A dealer can also help you save sales tax on your next purchase. “In many states, the value of your trade-in can be subtracted from the price of your next car when calculating sales taxes owed, which can add up to hundreds or thousands of dollars in savings,” says Dundas.
If you’re going through a dealership, Feek recommends negotiating the final purchase price of your new car before telling the dealership that you want to trade in your old vehicle. “Otherwise, if they know about the trade-in ahead of time, they might start manipulating the purchase price of the new car as part of the equation, to make it look like you’re getting a better deal. offer than you actually are,” he says.
If it turns out that your payout amount is more than their bid price, he suggests selling your car privately instead, as you’re more likely to get a better price. “You’ll want to make sure the price they’re offering you for the car is above your cost price, otherwise you’ll have to pay the dealership the difference,” Feek says.
Sell to an individual
“Selling a car privately is your best bet to get the best price,” Feek says. “You’ll almost always make thousands more sales privately than you’ll trade or sell to a dealership.”

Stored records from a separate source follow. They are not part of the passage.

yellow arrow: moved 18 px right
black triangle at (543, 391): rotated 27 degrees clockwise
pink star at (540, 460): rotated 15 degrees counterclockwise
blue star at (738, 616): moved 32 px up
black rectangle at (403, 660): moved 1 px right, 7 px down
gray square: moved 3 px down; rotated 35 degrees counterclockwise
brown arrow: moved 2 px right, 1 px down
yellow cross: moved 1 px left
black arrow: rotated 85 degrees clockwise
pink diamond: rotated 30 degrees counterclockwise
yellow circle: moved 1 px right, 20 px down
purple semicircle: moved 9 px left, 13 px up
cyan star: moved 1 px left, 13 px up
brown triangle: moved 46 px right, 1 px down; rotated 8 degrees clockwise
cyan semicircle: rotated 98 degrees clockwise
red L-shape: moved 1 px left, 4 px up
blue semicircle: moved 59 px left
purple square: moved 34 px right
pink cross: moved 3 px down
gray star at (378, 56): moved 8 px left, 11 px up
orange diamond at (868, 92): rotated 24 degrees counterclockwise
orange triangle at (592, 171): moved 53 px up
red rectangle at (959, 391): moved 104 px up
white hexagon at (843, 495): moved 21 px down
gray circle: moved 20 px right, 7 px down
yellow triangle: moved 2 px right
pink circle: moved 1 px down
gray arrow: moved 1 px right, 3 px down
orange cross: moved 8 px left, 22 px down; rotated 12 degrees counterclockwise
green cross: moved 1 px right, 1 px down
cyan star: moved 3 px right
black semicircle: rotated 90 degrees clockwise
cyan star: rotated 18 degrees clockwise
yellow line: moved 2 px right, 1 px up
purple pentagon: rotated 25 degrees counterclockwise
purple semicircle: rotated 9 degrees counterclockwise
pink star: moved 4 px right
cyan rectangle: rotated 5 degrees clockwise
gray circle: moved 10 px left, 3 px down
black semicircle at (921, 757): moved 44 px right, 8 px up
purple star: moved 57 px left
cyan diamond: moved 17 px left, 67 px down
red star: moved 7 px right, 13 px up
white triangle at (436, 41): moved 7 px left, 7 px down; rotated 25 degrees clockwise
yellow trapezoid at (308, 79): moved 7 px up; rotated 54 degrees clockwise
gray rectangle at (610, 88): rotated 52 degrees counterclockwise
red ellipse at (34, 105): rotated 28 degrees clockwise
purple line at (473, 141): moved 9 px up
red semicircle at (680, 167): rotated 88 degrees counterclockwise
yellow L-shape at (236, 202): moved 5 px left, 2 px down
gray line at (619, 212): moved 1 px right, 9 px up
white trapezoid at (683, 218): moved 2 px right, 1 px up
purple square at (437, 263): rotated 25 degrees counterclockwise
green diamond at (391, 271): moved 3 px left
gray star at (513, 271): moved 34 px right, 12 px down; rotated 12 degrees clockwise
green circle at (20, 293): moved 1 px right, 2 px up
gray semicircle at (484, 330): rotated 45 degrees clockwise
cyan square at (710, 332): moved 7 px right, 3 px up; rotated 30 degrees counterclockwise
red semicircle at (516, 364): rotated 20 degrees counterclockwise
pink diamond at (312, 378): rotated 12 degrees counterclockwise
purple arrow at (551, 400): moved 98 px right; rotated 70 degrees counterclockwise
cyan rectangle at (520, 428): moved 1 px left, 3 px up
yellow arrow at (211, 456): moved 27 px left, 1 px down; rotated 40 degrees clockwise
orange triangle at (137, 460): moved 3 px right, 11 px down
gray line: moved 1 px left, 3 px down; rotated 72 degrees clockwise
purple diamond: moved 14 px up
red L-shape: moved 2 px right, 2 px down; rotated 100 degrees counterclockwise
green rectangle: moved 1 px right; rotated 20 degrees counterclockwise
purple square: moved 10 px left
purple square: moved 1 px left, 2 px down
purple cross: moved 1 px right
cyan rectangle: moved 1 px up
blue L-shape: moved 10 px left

That said, reselling to an individual can be more complicated when you still have a car loan. You will have to manage the payment process yourself in advance, which takes at least a few days and often much longer. “And unless the seller is someone who already knows you (and trusts you), they’re unlikely to want to pay for the car if you don’t have the title to prove you own it, and both of you might have to wait weeks to get the title once the car is paid off,” Feek says.
Step Five: Don’t Forget the Taxes
Before selling a car with a loan, make sure you are aware of the tax implications of any selling strategy so you don’t have any costly surprises.
“Depending on how your loan was set up, you may have paid taxes up front, or more likely they were rolled into your monthly payment,” Feek says. “You will need to confirm with your lender and your state (Department of Motor Vehicles) if you will owe taxes once the car is titled in your name.”
If you learn you’ll have to pay taxes, you can ask if there’s “a grace period during which you can avoid paying taxes if the car is transferred to a new buyer within a certain period,” he says.
The key to selling a car while you still have a loan is to do your homework beforehand. “Always be careful (and) ask lots of questions,” Gordon says.